AKP içinde farklı sesler yükseliyor

Meclis çoğunluğunu kaybeden AKP'de, seçim sonrası karşılaştığı ilk kritik dönemeçte farklı sesler çıkıyor. Parti sözcüleri düzeyinde fikir farklılığı henüz dışarıya yansımasa, her biri AKP içindeki farklı bir kanada olan yakınlığı ile bilinen köşe yazarları bu durumu açık ediyor. Yeni Şafak gazetesindeki üç kritik isim, bugünkü yazılarında Suriye başlığında 3 farklı görüş bildirdi.

Suriye’ye askeri müdahale konusu, AKP’ye yakınlığı ile bilinen Yenişafak gazetesi yazarlarının da gündeminde. AKP’li cenah içinde de konuya farklı yaklaşanlar olduğu görülüyor. Şahin kanatta sayılan gazetenin genel yayın yönetmeni İbrahim Karagül Suriye’ye müdahale yanlısı bir tutum alırken, Ali Bayramoğlu isteksiz görünüyor. Abdülkadir Selvi ise “keşke olmasa ama…” diyerek daha ortalamacı bir tutum takınıyor.

KARAGÜL: ÜST AKIL VAR, MÜDAHALE ŞART

“Kürt milliyetçiliği üzerinden bir bölge tasarımının uygulanması ve bu tasarımın artık Türkiye'nin varoluşunu tehdit eder hale geldi” diyen Karagül bugünkü yazısında, süreci yöneten bir “üst akıl” olduğunu öne sürdü. Karagül, Türkiye’nin bölgeye müdahalesinin şart olduğunu söyleyerek “Daha önce devletlerle yönetilen coğrafya, bu sefer örgütler üzerinden şekillendiriliyor. Türkiye'nin teyakkuzda olması lazım. Bugün yaşadıklarımıza birkaç ay sonra tedbir alma lüksümüz olmayacak. Bölgesel haritanın, yeni yapılanmanın, dizaynın, biçimlenmenin çok iyi okunması lazım. İç siyasetteki dizayn arayışları ile bölgesel dizayn arasındaki paralelliğe özellikle dikkat edilmesi lazım” ifadelerini kullandı.

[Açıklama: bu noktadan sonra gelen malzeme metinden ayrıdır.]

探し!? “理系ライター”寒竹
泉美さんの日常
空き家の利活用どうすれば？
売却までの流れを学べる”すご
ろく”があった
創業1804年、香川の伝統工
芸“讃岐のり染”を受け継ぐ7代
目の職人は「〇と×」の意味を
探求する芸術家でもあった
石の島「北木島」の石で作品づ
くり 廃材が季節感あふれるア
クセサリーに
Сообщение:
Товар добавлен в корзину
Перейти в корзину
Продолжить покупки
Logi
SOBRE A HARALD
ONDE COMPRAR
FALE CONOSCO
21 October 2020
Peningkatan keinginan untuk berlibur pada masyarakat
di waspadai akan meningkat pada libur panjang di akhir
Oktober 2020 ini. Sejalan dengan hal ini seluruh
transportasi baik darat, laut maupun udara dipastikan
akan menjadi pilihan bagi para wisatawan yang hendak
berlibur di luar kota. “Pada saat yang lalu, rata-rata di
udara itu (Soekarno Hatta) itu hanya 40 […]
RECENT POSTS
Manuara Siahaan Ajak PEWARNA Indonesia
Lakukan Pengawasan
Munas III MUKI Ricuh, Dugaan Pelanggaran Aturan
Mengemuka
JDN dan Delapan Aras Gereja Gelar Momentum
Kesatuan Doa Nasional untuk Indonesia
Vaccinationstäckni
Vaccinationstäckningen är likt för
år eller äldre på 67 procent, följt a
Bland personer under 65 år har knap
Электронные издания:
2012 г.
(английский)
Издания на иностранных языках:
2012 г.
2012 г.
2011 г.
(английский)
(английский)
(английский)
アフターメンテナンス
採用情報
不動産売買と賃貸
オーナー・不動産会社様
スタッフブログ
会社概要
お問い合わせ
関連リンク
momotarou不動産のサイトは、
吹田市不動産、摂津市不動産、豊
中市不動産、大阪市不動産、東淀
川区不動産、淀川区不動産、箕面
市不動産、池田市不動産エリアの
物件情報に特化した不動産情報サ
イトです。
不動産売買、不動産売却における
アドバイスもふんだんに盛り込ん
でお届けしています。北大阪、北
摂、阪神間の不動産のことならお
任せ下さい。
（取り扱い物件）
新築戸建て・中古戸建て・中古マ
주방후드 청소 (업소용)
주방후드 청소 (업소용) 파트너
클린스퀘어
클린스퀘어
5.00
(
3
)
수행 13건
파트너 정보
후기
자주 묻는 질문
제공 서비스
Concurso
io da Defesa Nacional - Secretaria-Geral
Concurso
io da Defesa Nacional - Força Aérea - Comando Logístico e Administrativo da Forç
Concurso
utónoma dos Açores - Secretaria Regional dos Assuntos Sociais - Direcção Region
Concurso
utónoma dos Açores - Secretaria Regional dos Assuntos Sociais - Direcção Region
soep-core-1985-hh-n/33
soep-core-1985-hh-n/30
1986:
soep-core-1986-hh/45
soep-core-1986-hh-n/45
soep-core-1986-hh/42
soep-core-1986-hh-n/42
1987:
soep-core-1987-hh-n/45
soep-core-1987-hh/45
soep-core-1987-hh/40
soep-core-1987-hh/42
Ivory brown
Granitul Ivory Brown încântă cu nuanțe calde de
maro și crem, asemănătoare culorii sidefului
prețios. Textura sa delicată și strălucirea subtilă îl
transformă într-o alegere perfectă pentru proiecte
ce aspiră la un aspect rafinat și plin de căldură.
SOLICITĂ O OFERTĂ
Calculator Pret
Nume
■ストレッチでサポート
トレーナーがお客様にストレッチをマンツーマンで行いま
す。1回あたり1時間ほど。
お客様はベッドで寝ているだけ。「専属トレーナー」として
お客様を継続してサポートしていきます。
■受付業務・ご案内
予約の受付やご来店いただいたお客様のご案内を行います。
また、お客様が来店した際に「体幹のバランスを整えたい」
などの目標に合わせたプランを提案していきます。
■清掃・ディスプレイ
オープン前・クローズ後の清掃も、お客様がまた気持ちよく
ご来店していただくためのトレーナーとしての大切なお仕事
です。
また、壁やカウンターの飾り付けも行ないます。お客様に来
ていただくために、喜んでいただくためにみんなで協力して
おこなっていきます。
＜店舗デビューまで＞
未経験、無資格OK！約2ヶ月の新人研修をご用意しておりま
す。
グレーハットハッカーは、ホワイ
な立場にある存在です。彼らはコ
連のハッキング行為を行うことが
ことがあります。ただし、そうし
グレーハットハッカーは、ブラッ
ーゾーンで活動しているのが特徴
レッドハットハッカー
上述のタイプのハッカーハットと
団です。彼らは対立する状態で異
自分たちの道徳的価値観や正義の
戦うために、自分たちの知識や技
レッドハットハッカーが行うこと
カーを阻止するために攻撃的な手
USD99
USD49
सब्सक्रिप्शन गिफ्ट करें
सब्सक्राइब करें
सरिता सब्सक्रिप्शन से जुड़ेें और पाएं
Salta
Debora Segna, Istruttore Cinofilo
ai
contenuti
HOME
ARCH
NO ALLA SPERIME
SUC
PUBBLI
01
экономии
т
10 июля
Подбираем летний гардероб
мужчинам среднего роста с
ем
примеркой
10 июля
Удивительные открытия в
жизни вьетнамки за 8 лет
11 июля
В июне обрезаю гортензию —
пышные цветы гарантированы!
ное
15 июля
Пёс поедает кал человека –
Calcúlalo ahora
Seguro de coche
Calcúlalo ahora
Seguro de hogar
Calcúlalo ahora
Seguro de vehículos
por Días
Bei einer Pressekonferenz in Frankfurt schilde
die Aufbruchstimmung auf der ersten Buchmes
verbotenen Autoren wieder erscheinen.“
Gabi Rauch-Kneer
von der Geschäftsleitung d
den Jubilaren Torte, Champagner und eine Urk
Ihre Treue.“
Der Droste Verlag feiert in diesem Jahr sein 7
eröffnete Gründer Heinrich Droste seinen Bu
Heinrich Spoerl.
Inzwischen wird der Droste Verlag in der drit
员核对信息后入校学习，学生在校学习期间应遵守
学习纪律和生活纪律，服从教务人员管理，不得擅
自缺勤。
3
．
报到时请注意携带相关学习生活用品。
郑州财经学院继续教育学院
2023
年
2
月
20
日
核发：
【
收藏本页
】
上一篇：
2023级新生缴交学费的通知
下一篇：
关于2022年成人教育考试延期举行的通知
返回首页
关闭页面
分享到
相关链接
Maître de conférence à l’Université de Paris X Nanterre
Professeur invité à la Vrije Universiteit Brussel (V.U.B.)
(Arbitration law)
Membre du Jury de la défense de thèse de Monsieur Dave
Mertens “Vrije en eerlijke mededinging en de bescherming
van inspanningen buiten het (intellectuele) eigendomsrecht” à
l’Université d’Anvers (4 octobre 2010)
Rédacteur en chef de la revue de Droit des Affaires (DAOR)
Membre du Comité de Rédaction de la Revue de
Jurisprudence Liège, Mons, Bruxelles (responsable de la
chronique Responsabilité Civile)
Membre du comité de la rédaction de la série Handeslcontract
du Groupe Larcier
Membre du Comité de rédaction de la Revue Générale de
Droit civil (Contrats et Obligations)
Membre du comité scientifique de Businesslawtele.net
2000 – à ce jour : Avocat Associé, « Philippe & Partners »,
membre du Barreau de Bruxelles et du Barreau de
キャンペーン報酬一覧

BAYRAMOĞLU: ÜST AKIL DİYE BAKTIKÇA…

Bir süredir Erdoğancı kanat ile mesafeli olduğu görülen Ali Bayramoğlu Suriye’ye müdahale tartışmalarına da soğuk bakıyor.  Bu sürecin Türkiye açısından en önemli tarafının radikal İslami hareketler ve Türkiye sınırında özerk bir yapıyla kantonal örgütlenme imkânı bulan Kürtler’in siyasal enerjisinin ortaya çıkması olduğunu belirten Bayramoğlu, Suriye’ye müdahalenin Türkiye’yi yalnızlaştıracağını savunarak, şöyle yazdı: Böyle bir müdahale öylesine riskli ki, Türkiye'yi hem IŞİD, hem PYD, hem Esat rejimiyle karşı karşıya getirebilir. Radikal örgütleri Türkiye içinde eylem yapmaya itebilir. Kürt sorunu çözüm sürecinin sona ermesi bir yana, ateşkes hali sona erdirebilir... Ülkenin Kürt politikası ve çözüm süreci bu çerçevede bir bütün olarak elden geçirilmelidir. Meselelere “bize karşı kumpas kuranlar, komplocular, sandık sonuçlarını bile belirleyen üst akıl gibi” diyerek bakmaya devam ettikçe, kendi yanlışlarımızı görmezden gelir, batakta yürümeye devam ederiz.

SELVİ: İSTEMEM AMA

Seçim öncesi Erdoğan’ın yakın çevresinden aforoz edilen Abdülkadir Selvi de bugünkü yazısında olası bir Suriye müdahalesini işledi. Selvi açıktan bir tutum takınmak yerine ortalamacı ifadelerle konuyu geçiştirdi ancak bu arada “asker ayak diriyor” söyleminin doğruyu yansıtmadığını da söyledi. Selvi Karagül’ün “üst akıl” diyerek işaret ettği ABD faktörünü de hatırlatarak şöyle dedi: Burada ABD faktörünü gözardı etmemek lazım. Bakalım IŞİD'le mücadelenin liderliğini yürüten ABD tampon bölge konusunda sorun çıkaracak mı yoksa anlayış mı gösterecek? Bunu test etmiş olacağız. 
Türk askeri sınırın ötesine geçecek mi sorusuna tekrar dönecek olursak, cevap şu: ”Keşke imkan olsa da sınırın öte tarafına geçmesek. Ama şartlara baktığımızda bu pek mümkün gözükmüyor.